▸ **What needs to be done**
The answer must be every line from the entries below that contains "инстал".

[Data entries]
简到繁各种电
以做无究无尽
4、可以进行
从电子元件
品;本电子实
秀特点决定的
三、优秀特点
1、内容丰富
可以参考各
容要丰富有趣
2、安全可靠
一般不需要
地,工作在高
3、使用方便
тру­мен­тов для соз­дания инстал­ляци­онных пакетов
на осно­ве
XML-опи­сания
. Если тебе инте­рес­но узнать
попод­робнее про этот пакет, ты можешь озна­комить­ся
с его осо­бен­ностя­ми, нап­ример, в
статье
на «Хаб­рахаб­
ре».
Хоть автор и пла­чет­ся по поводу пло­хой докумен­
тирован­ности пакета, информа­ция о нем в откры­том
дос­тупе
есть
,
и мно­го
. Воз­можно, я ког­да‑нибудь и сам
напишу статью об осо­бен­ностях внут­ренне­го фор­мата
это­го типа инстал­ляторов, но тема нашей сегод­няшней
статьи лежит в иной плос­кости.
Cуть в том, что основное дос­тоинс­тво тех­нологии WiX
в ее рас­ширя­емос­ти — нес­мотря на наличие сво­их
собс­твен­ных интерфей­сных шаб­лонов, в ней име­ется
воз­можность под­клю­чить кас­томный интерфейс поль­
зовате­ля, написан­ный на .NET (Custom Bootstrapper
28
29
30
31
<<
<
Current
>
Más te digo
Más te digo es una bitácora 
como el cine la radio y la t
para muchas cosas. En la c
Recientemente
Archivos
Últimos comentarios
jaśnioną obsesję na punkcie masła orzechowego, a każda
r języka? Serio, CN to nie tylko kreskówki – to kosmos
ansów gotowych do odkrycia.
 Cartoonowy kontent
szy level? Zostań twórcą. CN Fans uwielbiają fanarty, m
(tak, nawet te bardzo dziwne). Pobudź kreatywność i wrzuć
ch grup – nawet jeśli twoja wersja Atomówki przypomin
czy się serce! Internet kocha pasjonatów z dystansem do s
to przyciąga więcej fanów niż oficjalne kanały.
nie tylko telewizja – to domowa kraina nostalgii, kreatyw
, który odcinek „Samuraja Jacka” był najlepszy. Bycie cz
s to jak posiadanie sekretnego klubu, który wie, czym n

▸ **Result for this exercise**
тру­мен­тов для соз­дания инстал­ляци­онных пакетов
это­го типа инстал­ляторов, но тема нашей сегод­няшней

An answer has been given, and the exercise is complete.